▶ **YOUR GOAL**: Up to and including the line that contains "(o *Assetsv3IPVertex) SetExtendedProperties(v", repeat the entries below exactly from the first line on. Do not carry over any pictures.

Records contained in a dataset
┌──

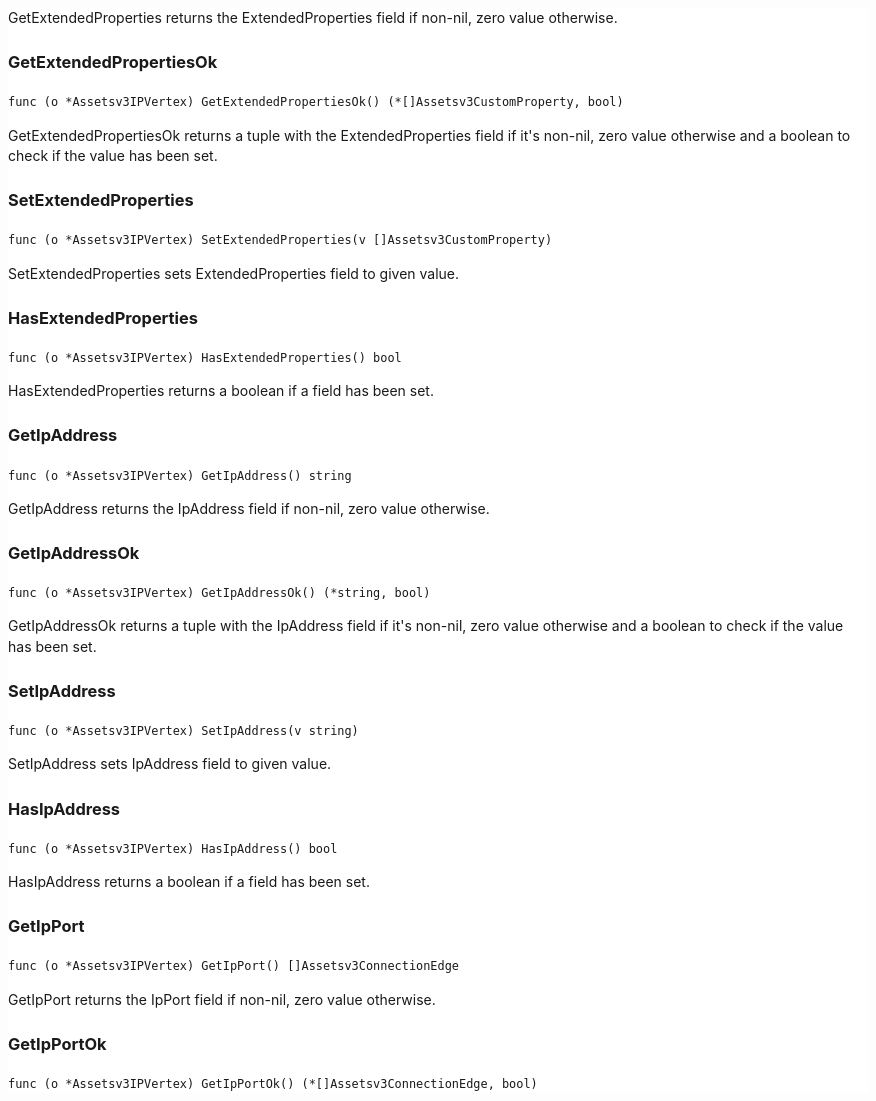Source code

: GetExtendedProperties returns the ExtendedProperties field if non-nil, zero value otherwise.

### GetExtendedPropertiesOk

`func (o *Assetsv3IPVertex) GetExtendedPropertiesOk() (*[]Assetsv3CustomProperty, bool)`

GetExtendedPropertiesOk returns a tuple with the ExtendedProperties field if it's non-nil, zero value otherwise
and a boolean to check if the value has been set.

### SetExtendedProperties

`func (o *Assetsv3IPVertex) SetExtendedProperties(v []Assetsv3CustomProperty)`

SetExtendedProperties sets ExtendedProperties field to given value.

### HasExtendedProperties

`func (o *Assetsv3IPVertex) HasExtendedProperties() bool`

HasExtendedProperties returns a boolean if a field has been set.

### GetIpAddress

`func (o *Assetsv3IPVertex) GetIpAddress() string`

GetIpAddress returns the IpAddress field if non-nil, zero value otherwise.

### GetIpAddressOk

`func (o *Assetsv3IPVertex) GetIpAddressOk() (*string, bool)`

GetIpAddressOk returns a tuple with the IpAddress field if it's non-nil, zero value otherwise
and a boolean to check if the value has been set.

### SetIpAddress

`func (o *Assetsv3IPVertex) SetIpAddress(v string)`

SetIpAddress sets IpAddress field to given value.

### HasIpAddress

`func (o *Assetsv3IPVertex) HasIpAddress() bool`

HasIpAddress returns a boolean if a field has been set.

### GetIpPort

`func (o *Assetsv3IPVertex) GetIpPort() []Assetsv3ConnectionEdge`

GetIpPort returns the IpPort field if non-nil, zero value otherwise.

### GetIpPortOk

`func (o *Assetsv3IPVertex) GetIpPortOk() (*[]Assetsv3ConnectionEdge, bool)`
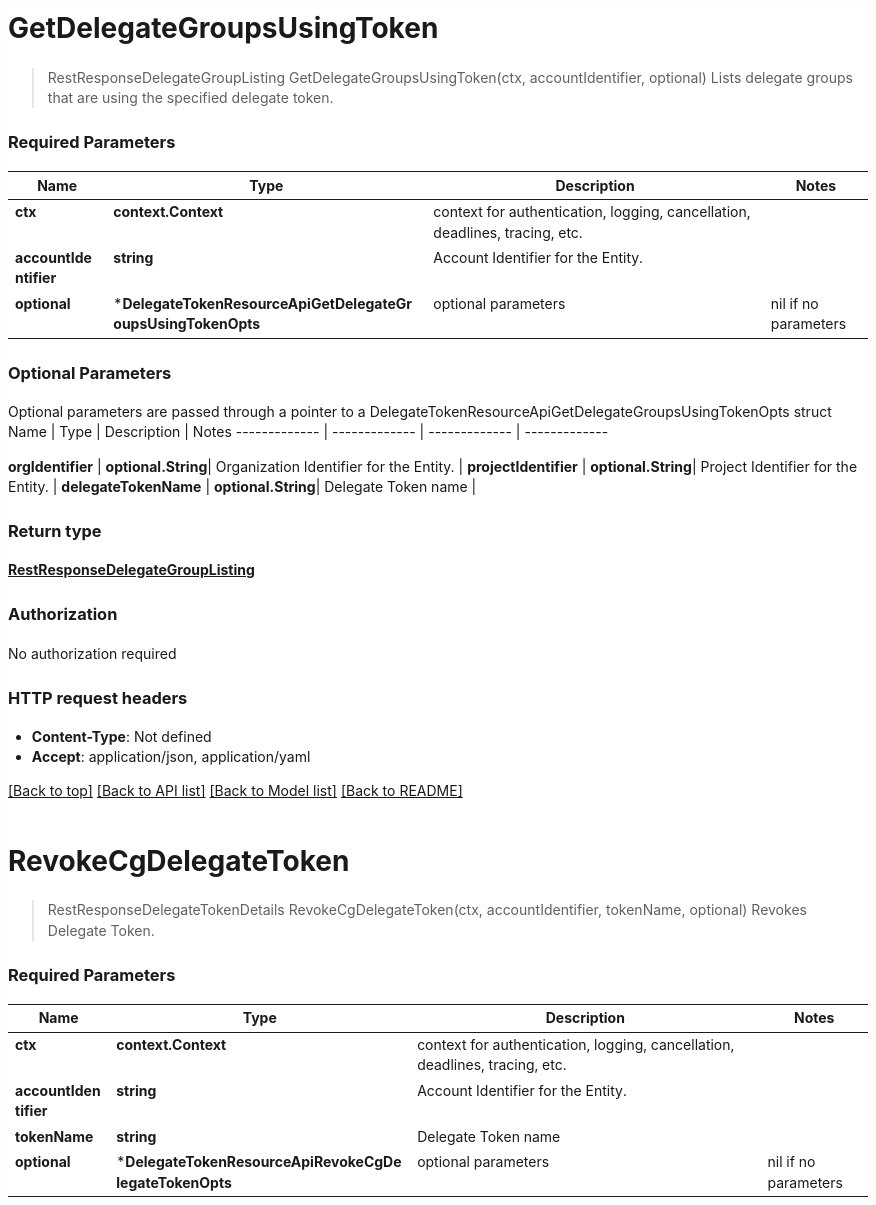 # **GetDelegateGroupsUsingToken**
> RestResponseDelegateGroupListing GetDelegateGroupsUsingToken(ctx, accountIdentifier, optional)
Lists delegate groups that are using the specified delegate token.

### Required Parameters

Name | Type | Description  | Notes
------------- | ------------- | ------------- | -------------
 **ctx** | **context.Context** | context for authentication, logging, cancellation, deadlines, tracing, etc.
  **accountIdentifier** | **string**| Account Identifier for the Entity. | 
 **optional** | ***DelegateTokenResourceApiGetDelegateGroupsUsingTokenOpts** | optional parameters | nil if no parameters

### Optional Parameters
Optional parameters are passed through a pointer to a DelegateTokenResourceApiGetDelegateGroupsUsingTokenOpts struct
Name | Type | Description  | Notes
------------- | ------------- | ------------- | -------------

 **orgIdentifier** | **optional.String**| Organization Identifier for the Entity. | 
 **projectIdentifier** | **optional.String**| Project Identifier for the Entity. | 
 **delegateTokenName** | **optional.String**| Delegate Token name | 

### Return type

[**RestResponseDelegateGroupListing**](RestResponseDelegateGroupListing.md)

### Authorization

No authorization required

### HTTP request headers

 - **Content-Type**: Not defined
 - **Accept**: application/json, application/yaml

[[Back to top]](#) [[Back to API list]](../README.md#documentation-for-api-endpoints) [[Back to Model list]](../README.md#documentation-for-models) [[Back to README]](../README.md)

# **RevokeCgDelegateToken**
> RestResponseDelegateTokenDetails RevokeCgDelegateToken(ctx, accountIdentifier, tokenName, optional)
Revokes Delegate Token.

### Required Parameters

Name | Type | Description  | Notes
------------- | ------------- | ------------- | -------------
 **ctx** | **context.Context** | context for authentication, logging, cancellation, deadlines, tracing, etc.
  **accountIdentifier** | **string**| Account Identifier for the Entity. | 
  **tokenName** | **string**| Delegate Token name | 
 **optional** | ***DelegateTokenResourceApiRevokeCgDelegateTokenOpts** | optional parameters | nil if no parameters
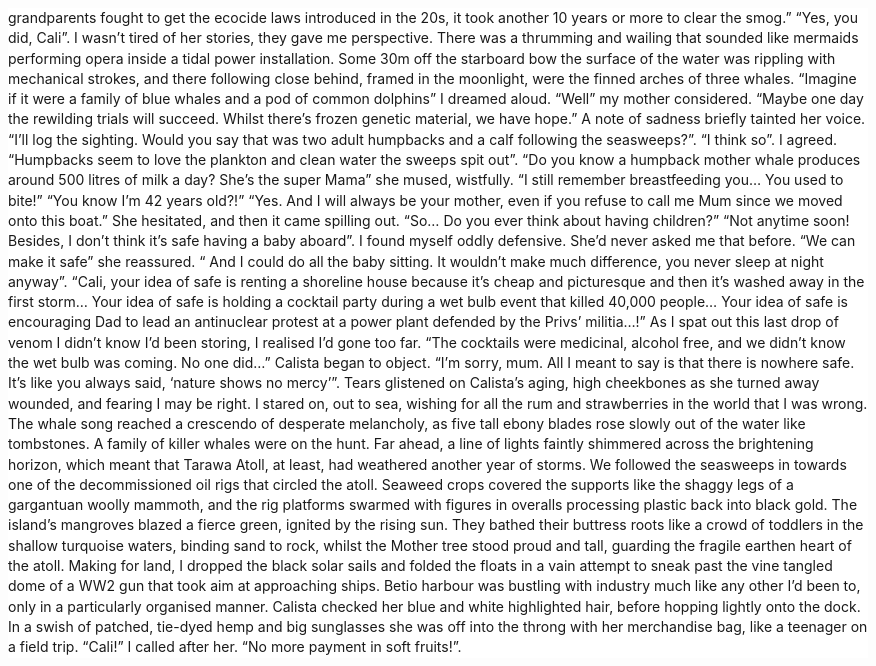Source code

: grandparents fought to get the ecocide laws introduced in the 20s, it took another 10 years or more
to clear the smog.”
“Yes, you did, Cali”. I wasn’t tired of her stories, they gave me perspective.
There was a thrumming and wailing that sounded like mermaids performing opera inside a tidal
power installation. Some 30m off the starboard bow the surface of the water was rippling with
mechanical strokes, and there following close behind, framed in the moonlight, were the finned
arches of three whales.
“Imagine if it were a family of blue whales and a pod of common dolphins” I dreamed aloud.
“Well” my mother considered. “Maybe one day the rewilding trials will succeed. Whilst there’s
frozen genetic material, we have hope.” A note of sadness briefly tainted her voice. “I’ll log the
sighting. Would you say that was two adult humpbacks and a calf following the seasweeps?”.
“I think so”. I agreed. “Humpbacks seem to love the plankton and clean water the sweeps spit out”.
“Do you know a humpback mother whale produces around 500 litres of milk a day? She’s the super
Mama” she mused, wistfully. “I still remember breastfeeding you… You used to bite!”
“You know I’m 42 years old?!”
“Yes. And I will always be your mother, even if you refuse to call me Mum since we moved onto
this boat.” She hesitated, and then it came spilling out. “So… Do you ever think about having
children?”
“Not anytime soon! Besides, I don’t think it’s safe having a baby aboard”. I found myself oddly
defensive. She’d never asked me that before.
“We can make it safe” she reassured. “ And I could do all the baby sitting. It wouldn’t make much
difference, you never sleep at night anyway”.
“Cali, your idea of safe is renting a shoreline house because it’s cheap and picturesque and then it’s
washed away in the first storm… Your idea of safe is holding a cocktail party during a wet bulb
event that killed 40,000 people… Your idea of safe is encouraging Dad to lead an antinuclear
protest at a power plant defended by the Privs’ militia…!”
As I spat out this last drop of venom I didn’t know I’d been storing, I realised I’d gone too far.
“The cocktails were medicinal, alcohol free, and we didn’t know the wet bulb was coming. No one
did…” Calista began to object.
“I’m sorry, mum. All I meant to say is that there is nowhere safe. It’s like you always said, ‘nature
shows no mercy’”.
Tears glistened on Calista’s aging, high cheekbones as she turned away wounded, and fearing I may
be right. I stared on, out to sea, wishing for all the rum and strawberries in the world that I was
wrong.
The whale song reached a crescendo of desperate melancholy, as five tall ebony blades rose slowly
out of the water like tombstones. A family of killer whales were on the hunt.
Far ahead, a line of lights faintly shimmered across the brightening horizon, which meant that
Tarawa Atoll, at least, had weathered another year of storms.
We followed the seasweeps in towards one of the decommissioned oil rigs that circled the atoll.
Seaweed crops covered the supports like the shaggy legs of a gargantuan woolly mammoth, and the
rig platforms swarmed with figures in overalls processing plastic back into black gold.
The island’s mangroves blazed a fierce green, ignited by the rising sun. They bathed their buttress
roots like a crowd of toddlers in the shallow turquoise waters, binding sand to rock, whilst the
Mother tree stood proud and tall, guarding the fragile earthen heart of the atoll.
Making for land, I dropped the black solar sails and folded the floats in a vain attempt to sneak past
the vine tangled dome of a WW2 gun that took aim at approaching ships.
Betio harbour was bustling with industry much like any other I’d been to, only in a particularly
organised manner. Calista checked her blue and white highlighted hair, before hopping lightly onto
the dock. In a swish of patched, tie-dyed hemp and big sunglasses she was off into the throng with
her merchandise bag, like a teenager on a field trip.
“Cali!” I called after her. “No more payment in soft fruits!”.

└──

▶ **RESULT BELOW**:
Source code

: GetExtendedProperties returns the ExtendedProperties field if non-nil, zero value otherwise.

### GetExtendedPropertiesOk

`func (o *Assetsv3IPVertex) GetExtendedPropertiesOk() (*[]Assetsv3CustomProperty, bool)`

GetExtendedPropertiesOk returns a tuple with the ExtendedProperties field if it's non-nil, zero value otherwise
and a boolean to check if the value has been set.

### SetExtendedProperties

`func (o *Assetsv3IPVertex) SetExtendedProperties(v []Assetsv3CustomProperty)`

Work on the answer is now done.